Members of the White Rock Valley Neighborhood Association were geared up last night to fight Richardson ISD’s plans to build a new school at White Rock Trail and Walnut Hill. A few – with widespread support – had crafted a resolution at their November 14th meeting to formally oppose the school and the group was to finalize the vote Monday night. Before the meeting, though, the district threw them a curveball. They gave in.
RISD spokesman Tim Clark messaged WRVNA President Richard Duge:
“Dr. Stone announced at the November 7 Board meeting that the district is no longer pursuing the White Rock Trail site as an option to address enrollment growth at White Rock Trail Elementary, and planning related to a new school at the property was suspended indefinitely the first week of November.”
You may read RISD’s full statement, also posted to RISD.org, here.
“Trust is a big issue and it probably has been for a long time,” Duge told the assembled crowd. “Before our vote, I expressed that to [Interim Superintendent] Dr. Stone and I asked her to prepare a statement clarifying the district’s position.”
“This decision,” RISD’s statement went on, “was made so productive discussions with the White Rock Elementary community, led by the new growth/planning consultants (Stantec), could occur without the property being a divisive factor.”
“We’ve spent a lot of time criticizing RISD for lack of transparency and trust,” continued Duge, encouraging WRVNA members to keep the lines of communication open with the school district open as it works to determine what comes next for the White Rock Trail property and how best to handle enrollment growth in White Rock and across LH. “Repairing it will take time.”
In light of the change by the district, the motion was amended to oppose altering or terminating deed restrictions on the property instead of simply opposing a school there. Joyce Butler and her now-deceased husband, Norm, went door-to-door with other neighbors in 1978 lobbying for the deed restrictions to promote land uses favorable to the neighborhood.
Speakers rose on both sides of the issue to plead their case and enjoyed polite attention and applause, but when Butler herself stood to speak, no one moved.

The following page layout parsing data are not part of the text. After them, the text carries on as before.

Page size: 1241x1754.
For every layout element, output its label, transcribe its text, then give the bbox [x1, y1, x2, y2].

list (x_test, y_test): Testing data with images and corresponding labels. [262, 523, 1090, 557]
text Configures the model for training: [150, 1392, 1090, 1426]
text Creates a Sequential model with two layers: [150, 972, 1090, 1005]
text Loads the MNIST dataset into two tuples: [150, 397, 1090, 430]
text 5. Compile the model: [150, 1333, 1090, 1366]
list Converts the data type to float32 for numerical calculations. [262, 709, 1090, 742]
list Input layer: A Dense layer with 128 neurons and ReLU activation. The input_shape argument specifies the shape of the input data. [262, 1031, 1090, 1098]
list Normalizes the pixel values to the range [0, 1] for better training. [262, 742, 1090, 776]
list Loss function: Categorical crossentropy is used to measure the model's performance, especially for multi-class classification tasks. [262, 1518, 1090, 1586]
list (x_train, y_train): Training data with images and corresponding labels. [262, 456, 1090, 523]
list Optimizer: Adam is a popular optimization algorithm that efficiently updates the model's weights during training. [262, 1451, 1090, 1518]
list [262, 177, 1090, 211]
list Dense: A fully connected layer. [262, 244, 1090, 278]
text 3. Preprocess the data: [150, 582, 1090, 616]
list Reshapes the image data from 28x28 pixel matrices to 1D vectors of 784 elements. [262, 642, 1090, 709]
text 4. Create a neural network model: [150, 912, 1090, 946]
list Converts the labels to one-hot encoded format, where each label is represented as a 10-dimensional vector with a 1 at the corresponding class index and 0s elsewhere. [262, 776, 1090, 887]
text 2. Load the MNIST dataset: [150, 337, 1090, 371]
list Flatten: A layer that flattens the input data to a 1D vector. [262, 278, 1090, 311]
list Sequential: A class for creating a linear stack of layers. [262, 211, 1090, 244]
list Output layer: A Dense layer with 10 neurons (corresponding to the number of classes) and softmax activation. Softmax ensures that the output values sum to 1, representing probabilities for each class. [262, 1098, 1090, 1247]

“One of the reasons they put the restrictions on that property, as well as I can recall because I was mostly washing dishes,” Butler joked, “was to make sure there was low traffic and low occupancy. Everybody in the development business wanted to see apartments on that land and where Hollywood Door is and where the Alzheimer’s unit is.”
“The neighborhood association is who put the deed restrictions on here in the first place,” Butler continued, “and it is absolutely the appropriate organization to take a stand for how this neighborhood is going to look. Something that is humorous to me, is that when my daughter, who was born in 1977, went here, they almost closed this school due to lack of enrollment. Demographics change. It may be a flood [of students] now, but ten years from now, things may change. There’s no doubt in my mind that RISD can produce an excellent new school, but they need to present it in an excellent location. I don’t think the district needs another school that no homeowner will go to.”
“I’m really glad we’re focused now on enforcing the deed restrictions that were put in place in 1978,” said Adam Chabira. “Whatever ends up at this location we’ll probably have to live with for 50 years. It’s really easy, for those of us with school-aged kids, to be passionate about our kids, but what gets built there will be there way beyond when they’re done with elementary school.”
The motion, intended to send a signal to RISD and the City of Dallas, passed 178 to 17.